Luego de unos instantes, se encontraron frente al Ruso en su modesta oficina, de paredes que se notaban empapeladas varios años atrás y un enorme escritorio de patas torneadas y lustre oscuro que daban al sitio un sello frío y nostálgico, que conjugaba con la formal apariencia del anfitrión, de traje oscuro y con una mirada inquietante, esparcida por sus ojos grises que a su vez se refugiaban detrás de unas gafas con poderoso aumento, parcialmente escondidos como en una trinchera, esperando algún movimiento o avance de sus visitantes.

Interesado, pero en tono pausado, el Ruso no demoró en comunicarles a los cerrajeros el motivo de su requerimiento y les advirtió desde un principio que les confiaría a ellos uno de sus mayores y más celosamente guardados secretos, esto es, su oculta bóveda, que albergaba en su interior la mayor parte de su fortuna, compuesta de dinero en efectivo y lingotes de oro. Nacho y Lobo permanecieron tranquilos y sin mostrar demasiado interés, como si se tratara de un trabajo habitual, pero interiormente ambos experimentaban emociones diversas, que se transmitían mutuamente mediante una comunicación mental que no necesitaba aclaraciones. Ellos intuían la presencia de un futuro gran golpe que se acercaba a sus destinos de la forma más inesperada posible.
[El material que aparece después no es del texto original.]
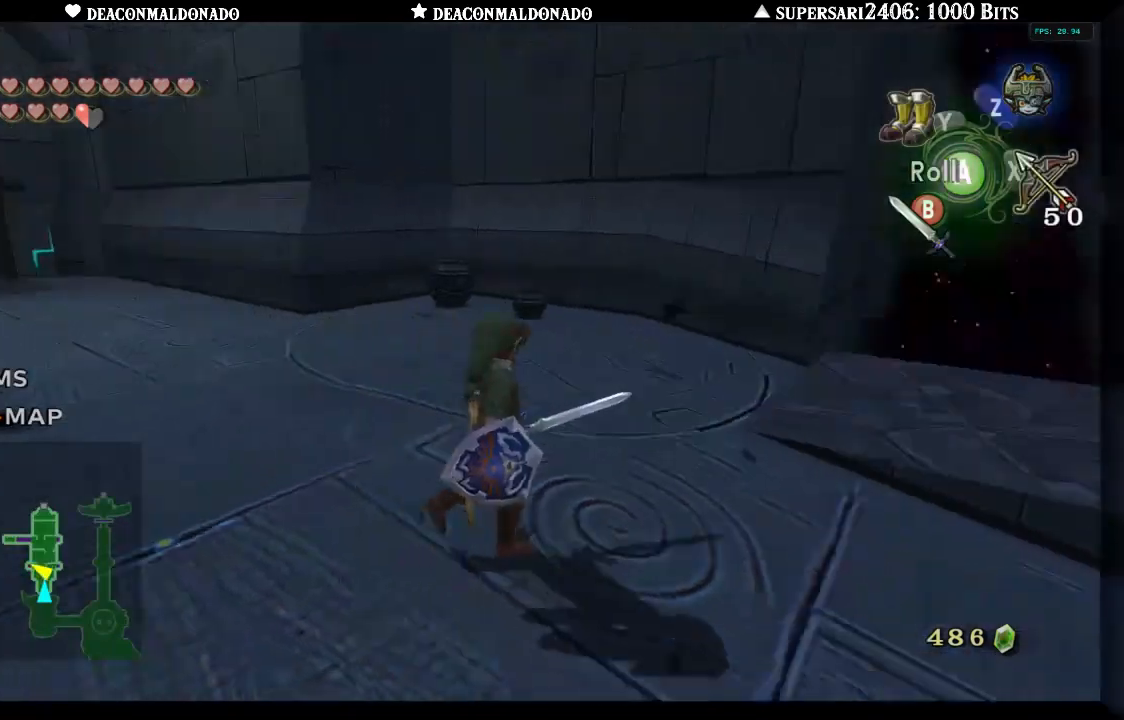
{"dt_ms": 500, "buttons": ["L1"], "left_stick": "down-right", "right_stick": "center", "events": [[283, "X", "down"], [350, "X", "up"]]}
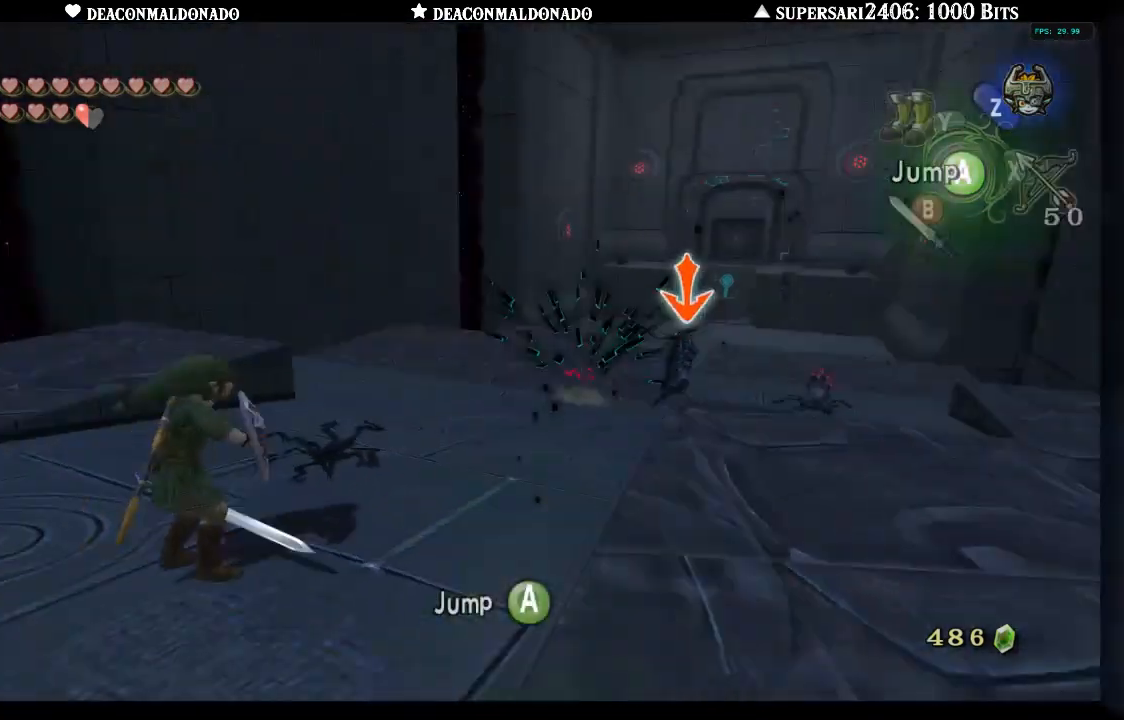
{"dt_ms": 1000, "buttons": ["L1"], "left_stick": "up-right", "right_stick": "center", "events": [[683, "left_stick", "right"], [867, "left_stick", "up-right"]]}
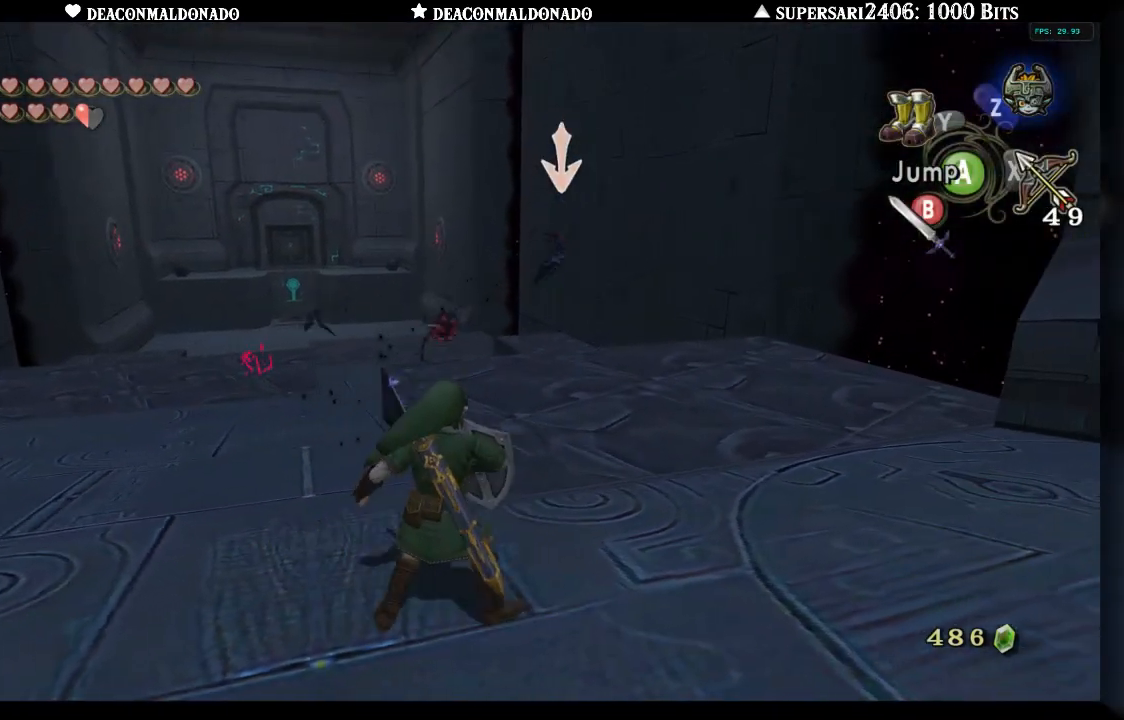
{"dt_ms": 500, "buttons": [], "left_stick": "up-right", "right_stick": "center", "events": [[150, "left_stick", "up"], [267, "L1", "up"], [450, "left_stick", "up-right"]]}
Sin demasiados rodeos, el prestamista pulsó un botón oculto debajo de la cintura de la escultura griega que adornaba el despacho para dejar al descubierto —detrás de la biblioteca— el ingreso al desconocido pasaje que conducía a la misteriosa y preciada bóveda.

—¡Allí la tienen! —exclamó el Ruso—. Necesito que modifiquen las cerraduras y combinaciones de la puerta que han permanecido inalteradas por muchos años. Recientemente, por un descuido, extravié el documento en donde estaban especificadas las claves de acceso, situación que me ha tenido intranquilo ante la posibilidad de que dicha información caiga en manos de personas de dudosa reputación.

—Sus deseos son órdenes para nosotros —contestaron los asombrados cerrajeros e iniciaron inmediatamente las tareas propias de su especialidad.

Transcurridos unos minutos, habían desarmado el frente de la gigantesca caja de seguridad y se concentraron en el desmantelado de los mecanismos que controlaban los blindados pestillos de acero y mantenían cerrada la compuerta. A la media hora, la bóveda estaba abierta, ante la presencia de su emocionado propietario, y se pudo apreciar en su interior una innumerable cantidad de fajos de dinero en moneda nacional, dólares estadounidenses, euros, monedas y lingotes de oro, entre otros valores, que dejaron estupefactos a los dos profesionales, ya que no habían contemplado tan cuantioso botín ni en las reservas de los más acaudalados bancos de la ciudad.

Terminado el trabajo, los especialistas del cerrojo cumplieron los protocolos de seguridad y el Ruso introdujo en soledad las nuevas claves para dar por culminado el encuentro. Ya camino a casa a bordo de su automóvil, Lobo pronunció sus primeras ideas para burlar las cámaras y alarmas que custodiaban la caja fuerte, únicos obstáculos que los separaban de tan abultado tesoro.

—Esta es nuestra gran oportunidad —esbozó Lobo con una leve sonrisa— de hacernos de un botín de dimensiones incalculables, que, además, es de un origen marginal, y que el Ruso difícilmente pueda justificar al momento de realizar una eventual denuncia por robo. Generalmente —especuló—, estos financistas cuentan con la mayor parte de sus activos en dinero en efectivo, al margen de sus declaraciones juradas impositivas, y quizás ni le convenga formular demasiados detalles ante la sustracción de estos bienes.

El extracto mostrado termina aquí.